The thought that he himself might have been the indirect cause of Gregor's death shocked Cutty, who was above all things tender.

He had held back the raid for several days, to serve his own ends.

He could have ordered the raid from Washington, and it would have gone through as smoothly as to-night. The drums of jeopardy. Well, that phase of the game was done with. He had held up this raid so that he might be on hand to search Karlov; and until now he had forgotten the drums. Accurst! They were accurst. The death of Stefani Gregor would always be on his conscience.

Cutty stared - not very clearly - at the cameo-like face so beautifully calm. As in life, so it was in death; the calm that had brooked and beaten down the turbulent instincts of the boy, the imperturbable calm of a great soul. Rosa. The sublime unselfishness of the man! He had sacrificed wealth and fame for the love of the boy's mother - unspoken, unrequited love, the quality that passes understanding. And his reward: to die on this cot, in horrid loneliness. Rosa.

All at once Cutty felt himself little, trivial, beside this forlorn bier. What did he know about love? He had never made any sacrifices; he had simply carried in his heart a bittersweet recollection. But here! Twenty-odd years of unremitting devotion to the son of the woman he had loved - Stefani Gregor. Creating environments that would develop the noble qualities in the boy, interposing himself between the boy and the evil pleasures of the uncle, teaching him the beautiful, cleansing his soul of the inherited mud. Reverently Cutty drew the coverlet over the fine old head.

"What's this?" asked one of the operatives. "Looks like the pieces of a broken fiddle."

Out of those dark red bits of wood - some of them bearing the imprints of hobnails - Cutty constructed the scene. A wave of bitter rage rolled over him. The beast! Karlov had done this thing, with poor old Gregor looking on, too weak to intervene.

Not so many years ago these bits of wood, under the master's touch, had entranced the souls of thousands. Cutty recalled a fairy tale he had read when a boy about a prince whose soul had been transformed into a flower which, if plucked or broken, died.

Karlov had murdered Stefani Gregor, perhaps not legally but actually nevertheless.

Rehabilitated in soul, Cutty left the room. He had read a compelling lesson in self-sacrifice. He was going to pick up his cross and go on with it, smiling. After all, Kitty was only an interlude; the big thing was the game; and shortly he would be in the thick of great events again. But Kitty should be happy.

His old analytical philosophy resumed its functions.
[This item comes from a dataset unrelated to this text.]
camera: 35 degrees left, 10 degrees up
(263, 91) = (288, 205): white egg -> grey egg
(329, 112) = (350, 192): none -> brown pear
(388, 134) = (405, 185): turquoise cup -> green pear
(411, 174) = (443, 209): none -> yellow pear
The contempt and jealousy of one race for another; what was God's idea in implanting that in souls? Hawksley was at base Russian. The boy's English education, his adopted outlook upon life, made it possible for Cutty to ignore the racial antagonism of the Anglo-Saxon for all other races. Stefani Gregor at one end of the world and he at the other, blindly working out the destinies of Kitty Conover and Ivan Mikhail Feodorovich and so forth and so on, with the blood of Catharine in his veins! Made a chap dizzy to think of it.

Traditions were piling up along with crowns and sceptres in the abyss.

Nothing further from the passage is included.